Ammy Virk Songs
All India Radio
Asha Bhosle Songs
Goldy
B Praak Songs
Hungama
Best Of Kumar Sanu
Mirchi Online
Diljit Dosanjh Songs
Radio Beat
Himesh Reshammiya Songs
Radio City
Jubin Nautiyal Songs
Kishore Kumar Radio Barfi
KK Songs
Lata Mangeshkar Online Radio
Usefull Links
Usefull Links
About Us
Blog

* **What the exercise asks**:
Give every line of the listing above as a numbered list, leaving out any blank lines.

* **Solution to this problem**:
1. Ammy Virk Songs
2. All India Radio
3. Asha Bhosle Songs
4. Goldy
5. B Praak Songs
6. Hungama
7. Best Of Kumar Sanu
8. Mirchi Online
9. Diljit Dosanjh Songs
10. Radio Beat
11. Himesh Reshammiya Songs
12. Radio City
13. Jubin Nautiyal Songs
14. Kishore Kumar Radio Barfi
15. KK Songs
16. Lata Mangeshkar Online Radio
17. Usefull Links
18. Usefull Links
19. About Us
20. Blog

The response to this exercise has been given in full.